WHAT YOU NEED TO DO
The reply must repeat each entry exactly and contain no pictures.

━━━

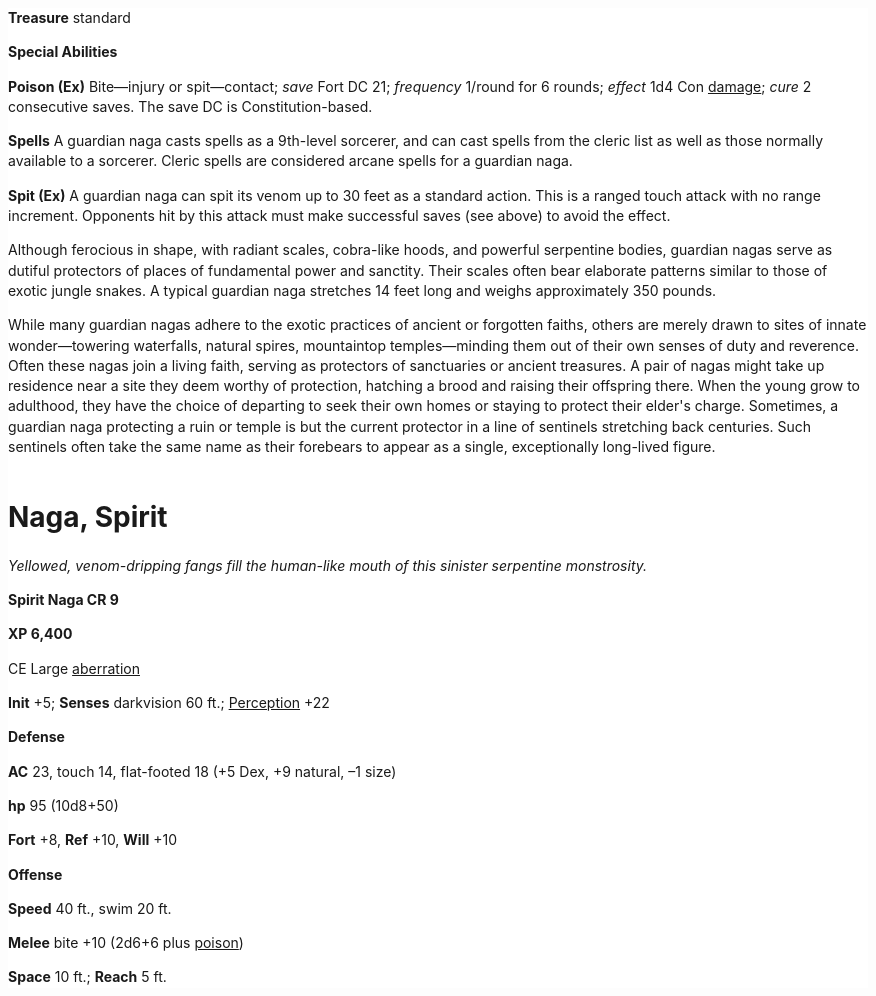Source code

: **Treasure** standard

**Special Abilities**

**Poison (Ex)** Bite—injury or spit—contact; _save_ Fort DC 21; _frequency_ 1/round for 6 rounds; _effect_ 1d4 Con [damage](universalMonsterRules.html#_ability-damage-and-drain); _cure_ 2 consecutive saves. The save DC is Constitution-based.

**Spells** A guardian naga casts spells as a 9th-level sorcerer, and can cast spells from the cleric list as well as those normally available to a sorcerer. Cleric spells are considered arcane spells for a guardian naga.

**Spit (Ex)** A guardian naga can spit its venom up to 30 feet as a standard action. This is a ranged touch attack with no range increment. Opponents hit by this attack must make successful saves (see above) to avoid the effect.

Although ferocious in shape, with radiant scales, cobra-like hoods, and powerful serpentine bodies, guardian nagas serve as dutiful protectors of places of fundamental power and sanctity. Their scales often bear elaborate patterns similar to those of exotic jungle snakes. A typical guardian naga stretches 14 feet long and weighs approximately 350 pounds.

While many guardian nagas adhere to the exotic practices of ancient or forgotten faiths, others are merely drawn to sites of innate wonder—towering waterfalls, natural spires, mountaintop temples—minding them out of their own senses of duty and reverence. Often these nagas join a living faith, serving as protectors of sanctuaries or ancient treasures. A pair of nagas might take up residence near a site they deem worthy of protection, hatching a brood and raising their offspring there. When the young grow to adulthood, they have the choice of departing to seek their own homes or staying to protect their elder's charge. Sometimes, a guardian naga protecting a ruin or temple is but the current protector in a line of sentinels stretching back centuries. Such sentinels often take the same name as their forebears to appear as a single, exceptionally long-lived figure.

# Naga, Spirit

_Yellowed, venom-dripping fangs fill the human-like mouth of this sinister serpentine monstrosity._

**Spirit Naga CR 9**

**XP 6,400**

CE Large [aberration](creatureTypes.html#_aberration)

**Init** +5; **Senses** darkvision 60 ft.; [Perception](../skills/perception.html#_perception) +22

**Defense**

**AC** 23, touch 14, flat-footed 18 (+5 Dex, +9 natural, –1 size)

**hp** 95 (10d8+50)

**Fort** +8, **Ref** +10, **Will** +10

**Offense**

**Speed** 40 ft., swim 20 ft.

**Melee** bite +10 (2d6+6 plus [poison](universalMonsterRules.html#_poison))

**Space** 10 ft.; **Reach** 5 ft.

━━━

TASK OUTPUT
Source code

: **Treasure** standard

**Special Abilities**

**Poison (Ex)** Bite—injury or spit—contact; _save_ Fort DC 21; _frequency_ 1/round for 6 rounds; _effect_ 1d4 Con [damage](universalMonsterRules.html#_ability-damage-and-drain); _cure_ 2 consecutive saves. The save DC is Constitution-based.

**Spells** A guardian naga casts spells as a 9th-level sorcerer, and can cast spells from the cleric list as well as those normally available to a sorcerer. Cleric spells are considered arcane spells for a guardian naga.

**Spit (Ex)** A guardian naga can spit its venom up to 30 feet as a standard action. This is a ranged touch attack with no range increment. Opponents hit by this attack must make successful saves (see above) to avoid the effect.

Although ferocious in shape, with radiant scales, cobra-like hoods, and powerful serpentine bodies, guardian nagas serve as dutiful protectors of places of fundamental power and sanctity. Their scales often bear elaborate patterns similar to those of exotic jungle snakes. A typical guardian naga stretches 14 feet long and weighs approximately 350 pounds.

While many guardian nagas adhere to the exotic practices of ancient or forgotten faiths, others are merely drawn to sites of innate wonder—towering waterfalls, natural spires, mountaintop temples—minding them out of their own senses of duty and reverence. Often these nagas join a living faith, serving as protectors of sanctuaries or ancient treasures. A pair of nagas might take up residence near a site they deem worthy of protection, hatching a brood and raising their offspring there. When the young grow to adulthood, they have the choice of departing to seek their own homes or staying to protect their elder's charge. Sometimes, a guardian naga protecting a ruin or temple is but the current protector in a line of sentinels stretching back centuries. Such sentinels often take the same name as their forebears to appear as a single, exceptionally long-lived figure.

# Naga, Spirit

_Yellowed, venom-dripping fangs fill the human-like mouth of this sinister serpentine monstrosity._

**Spirit Naga CR 9**

**XP 6,400**

CE Large [aberration](creatureTypes.html#_aberration)

**Init** +5; **Senses** darkvision 60 ft.; [Perception](../skills/perception.html#_perception) +22

**Defense**

**AC** 23, touch 14, flat-footed 18 (+5 Dex, +9 natural, –1 size)

**hp** 95 (10d8+50)

**Fort** +8, **Ref** +10, **Will** +10

**Offense**

**Speed** 40 ft., swim 20 ft.

**Melee** bite +10 (2d6+6 plus [poison](universalMonsterRules.html#_poison))

**Space** 10 ft.; **Reach** 5 ft.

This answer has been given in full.